[Opening MATERIAL SHOWN section]

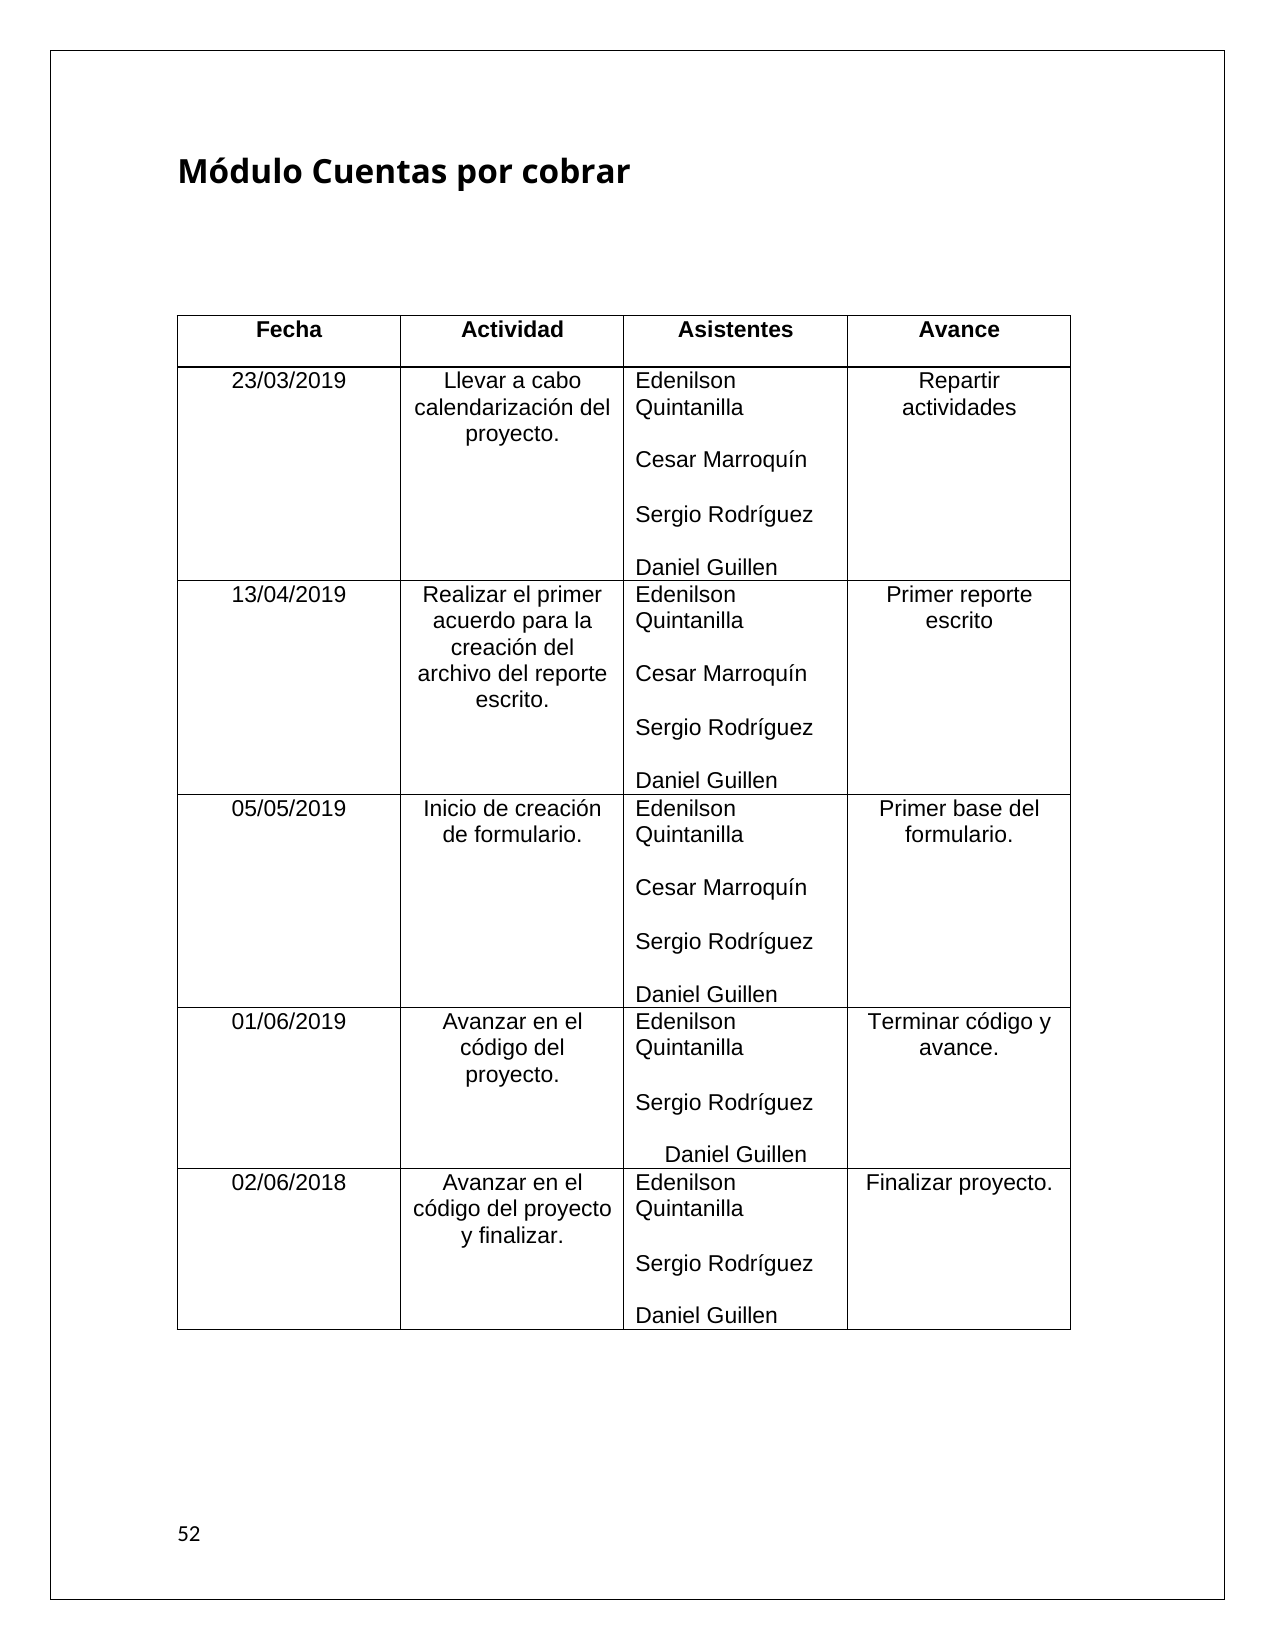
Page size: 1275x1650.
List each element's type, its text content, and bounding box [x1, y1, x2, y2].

table_cell Realizar el primer acuerdo para la creación del archivo del reporte escrito. [401, 581, 623, 793]
table_header Asistentes [624, 316, 847, 366]
table_cell Primer base del formulario. [848, 795, 1070, 1007]
table_cell Avanzar en el código del proyecto. [401, 1008, 623, 1168]
table_cell 05/05/2019 [178, 795, 400, 1007]
table_cell Llevar a cabo calendarización del proyecto. [401, 368, 623, 580]
table_cell Edenilson Quintanilla Cesar Marroquín Sergio Rodríguez Daniel Guillen [624, 795, 847, 1007]
table_cell 01/06/2019 [178, 1008, 400, 1168]
table_cell Edenilson Quintanilla Cesar Marroquín Sergio Rodríguez Daniel Guillen [624, 581, 847, 793]
table_cell Primer reporte escrito [848, 581, 1070, 793]
table_header Fecha [178, 316, 400, 366]
table_cell Finalizar proyecto. [848, 1169, 1070, 1329]
table_cell 02/06/2018 [178, 1169, 400, 1329]
table_cell Edenilson Quintanilla Sergio Rodríguez Daniel Guillen [624, 1008, 847, 1168]
table_cell Avanzar en el código del proyecto y finalizar. [401, 1169, 623, 1329]
table_header Actividad [401, 316, 623, 366]
subtitle Módulo Cuentas por cobrar [177, 147, 1098, 193]
table_cell 23/03/2019 [178, 368, 400, 580]
table_cell Inicio de creación de formulario. [401, 795, 623, 1007]
table_header Avance [848, 316, 1070, 366]
table_cell Terminar código y avance. [848, 1008, 1070, 1168]
table_cell Edenilson Quintanilla Cesar Marroquín Sergio Rodríguez Daniel Guillen [624, 368, 847, 580]
table_cell Repartir actividades [848, 368, 1070, 580]
table_cell Edenilson Quintanilla Sergio Rodríguez Daniel Guillen [624, 1169, 847, 1329]
table_cell 13/04/2019 [178, 581, 400, 793]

[Closing MATERIAL SHOWN section]

Lines of the listing that include the string "reporte" are to be counted; state that count alone.

◆ WRITTEN RESPONSE
2